@OP - best story is to say you're using affiliate earnings whether you're legit or not. That's easy to prove if you actually do it, though, and so the buyer-preferred method. Proving you bought with a non-stolen credit card is more difficult since it's difficult to verify who you are unless you're willing to do something crazy like provide a trusted member a credit report emailed by a trusted reporting corporation... but then it'd still be difficult to determine whether or not you've committed full identity theft. It can't truly be proven you haven't hijacked websites for the affiliate earnings, but at least you'd need access to the sites' credentials for a significant amount of time without the original owner taking the account back, so it gives a feeling of security.
Nothing necessarily wrong with you, of course... just a really skeptical community. We've had problems in the past...

AFAIK, though, Amazon eats the loss for anyone who bought stolen gift codes - they don't chase Johns down and take away their credits once applied (or at least, I've never heard of that). -So fwiw.

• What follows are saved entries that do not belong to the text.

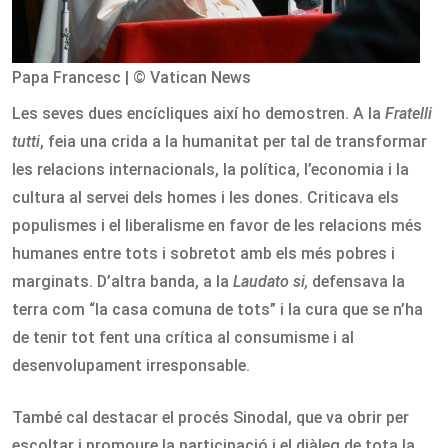
Papa Francesc | © Vatican News
Les seves dues encícliques així ho demostren. A la
Fratelli
tutti
, feia una crida a la humanitat per tal de transformar
les relacions internacionals, la política, l’economia i la
cultura al servei dels homes i les dones. Criticava els
populismes i el liberalisme en favor de les relacions més
humanes entre tots i sobretot amb els més pobres i
marginats. D’altra banda, a la
Laudato si,
defensava la
terra com “la casa comuna de tots” i la cura que se n’ha
de tenir tot fent una crítica al consumisme i al
desenvolupament irresponsable.
També cal destacar el procés Sinodal, que va obrir per
escoltar i promoure la participació i el diàleg de tota la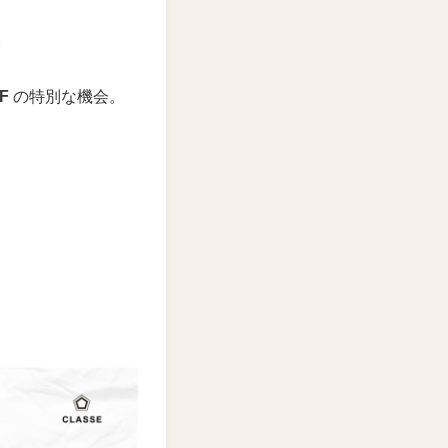
。
F
の特別な機会。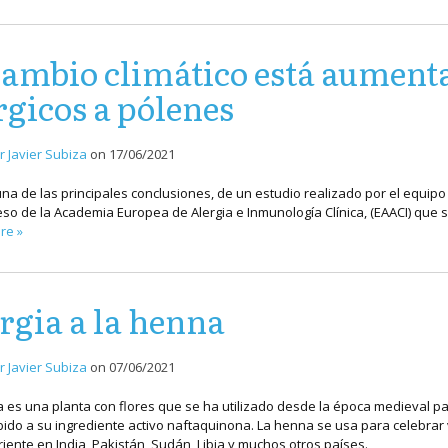
cambio climático está aument
rgicos a pólenes
r Javier Subiza
on
17/06/2021
una de las principales conclusiones, de un estudio realizado por el equipo
eso de la Academia Europea de Alergia e Inmunología Clínica, (EAACI) que 
re »
rgia a la henna
r Javier Subiza
on
07/06/2021
 es una planta con flores que se ha utilizado desde la época medieval para 
bido a su ingrediente activo naftaquinona. La henna se usa para celebrar 
iente en India, Pakistán, Sudán, Libia y muchos otros países.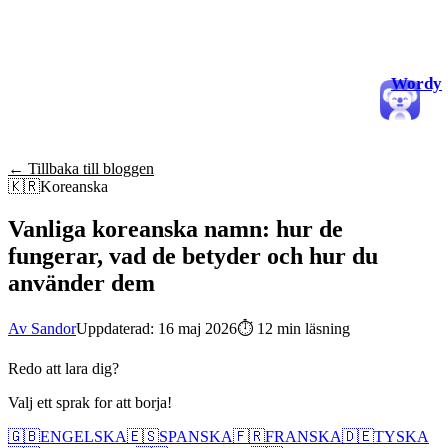
Wordy
← Tillbaka till bloggen
🇰🇷
Koreanska
Vanliga koreanska namn: hur de
fungerar, vad de betyder och hur du
använder dem
Av Sandor
Uppdaterad: 16 maj 2026
⏱
12 min läsning
Redo att lara dig?
Valj ett sprak for att borja!
🇬🇧
ENGELSKA
🇪🇸
SPANSKA
🇫🇷
FRANSKA
🇩🇪
TYSKA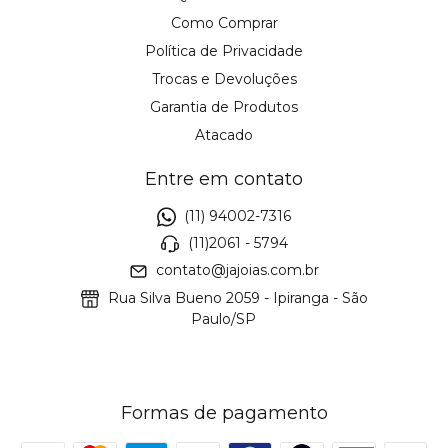
Como Comprar
Política de Privacidade
Trocas e Devoluções
Garantia de Produtos
Atacado
Entre em contato
(11) 94002-7316
(11)2061 - 5794
contato@jajoias.com.br
Rua Silva Bueno 2059 - Ipiranga - São
Paulo/SP
Formas de pagamento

, amazon will reverse an applied gift card credit that is purchased fraudulently. The TL;DR version is that the OP of the thread bought a bunch of amazon gift cards on purse then sold them on ebay. Then the balances were changed to $0.00 by amazon and the balances applied were reversed. This may have been an exception to the rule as it appears to have involved a large amount or it is possible the OP is full of shit.